### What to produce
Without the pictures, output all of the data exactly.

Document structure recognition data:
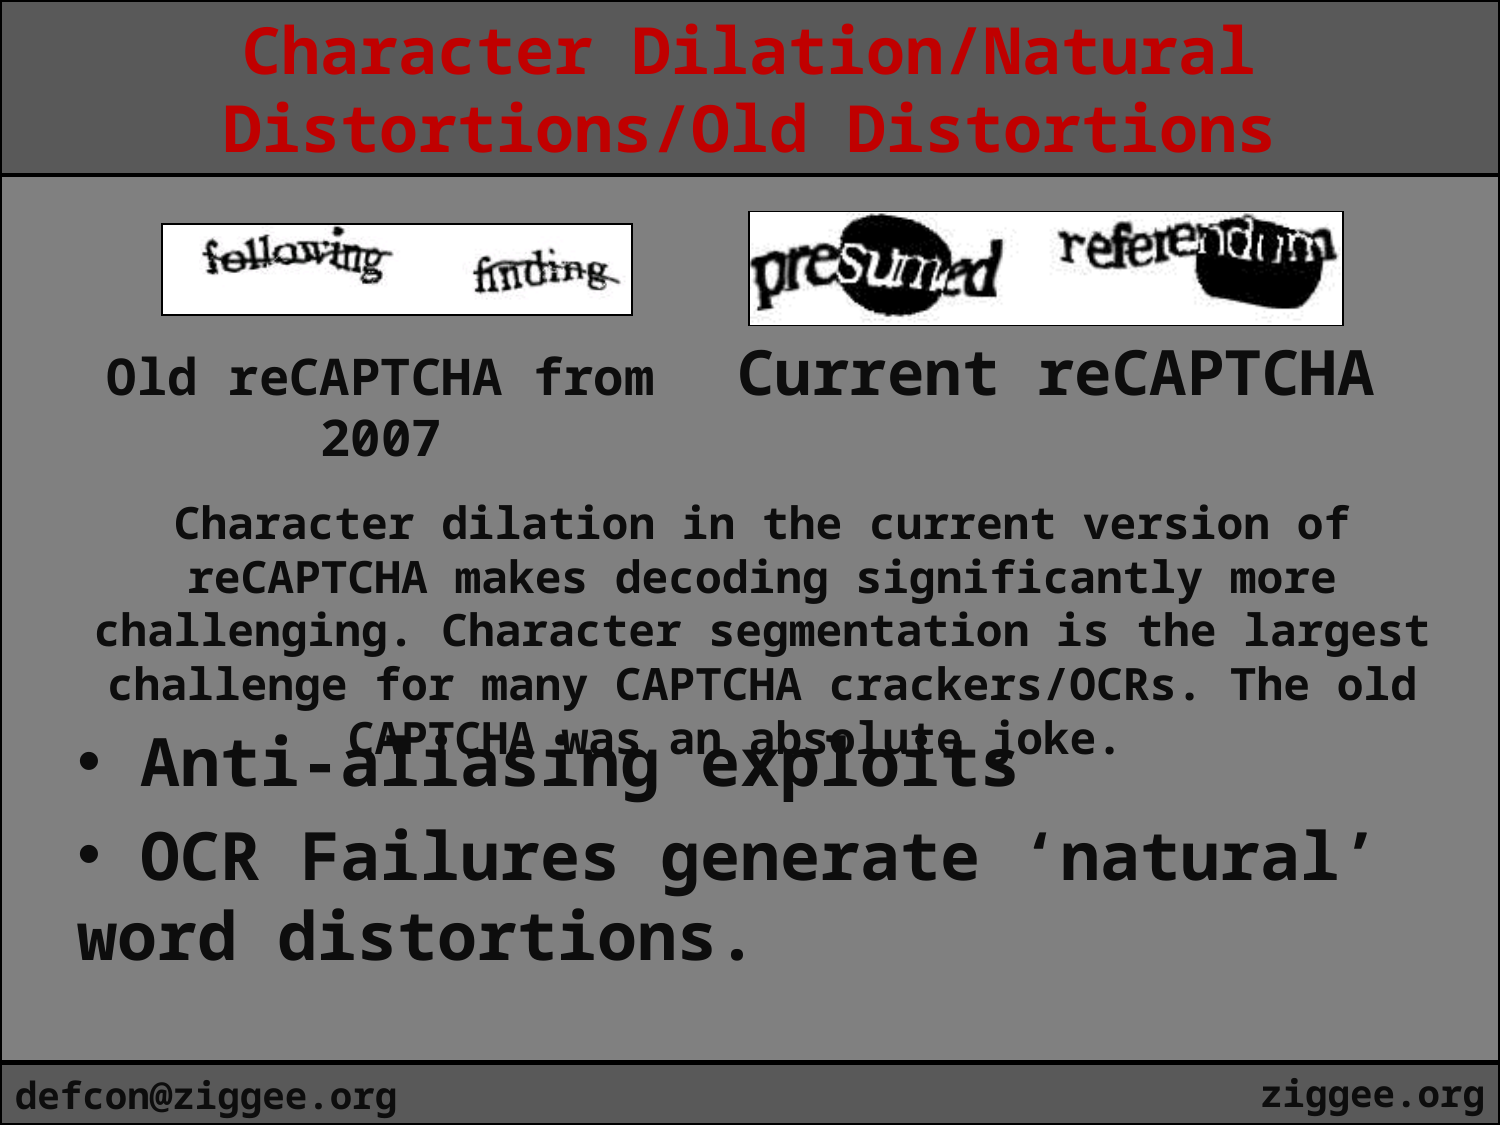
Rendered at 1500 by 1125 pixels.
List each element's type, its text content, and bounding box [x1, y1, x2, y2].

text_box Anti-aliasing exploits OCR Failures generate ‘natural’ word distortions. [62, 712, 1463, 1038]
picture [749, 212, 1343, 326]
picture [162, 224, 632, 315]
text_box [0, 1060, 1500, 1125]
text_box Character dilation in the current version of reCAPTCHA makes decoding significantly more challenging. Character segmentation is the largest challenge for many CAPTCHA crackers/OCRs. The old CAPTCHA was an absolute joke. [62, 487, 1463, 712]
text_box Current reCAPTCHA [712, 324, 1400, 475]
subtitle Old reCAPTCHA from 2007 [37, 337, 712, 475]
text_box Character Dilation/Natural Distortions/Old Distortions [0, 0, 1500, 175]
text_box ziggee.org [1187, 1062, 1500, 1123]
text_box defcon@ziggee.org [0, 1064, 463, 1125]
text_box [0, 177, 1500, 1060]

### Your solution
Rendered at 1500 by 1125 pixels.
List each element's type, its text content, and bounding box [x1, y1, x2, y2].

text_box Anti-aliasing exploits OCR Failures generate ‘natural’ word distortions. [62, 712, 1463, 1038]
picture [749, 212, 1343, 326]
picture [162, 224, 632, 315]
text_box [0, 1060, 1500, 1125]
text_box Character dilation in the current version of reCAPTCHA makes decoding significantly more challenging. Character segmentation is the largest challenge for many CAPTCHA crackers/OCRs. The old CAPTCHA was an absolute joke. [62, 487, 1463, 712]
text_box Current reCAPTCHA [712, 324, 1400, 475]
subtitle Old reCAPTCHA from 2007 [37, 337, 712, 475]
text_box Character Dilation/Natural Distortions/Old Distortions [0, 0, 1500, 175]
text_box ziggee.org [1187, 1062, 1500, 1123]
text_box defcon@ziggee.org [0, 1064, 463, 1125]
text_box [0, 177, 1500, 1060]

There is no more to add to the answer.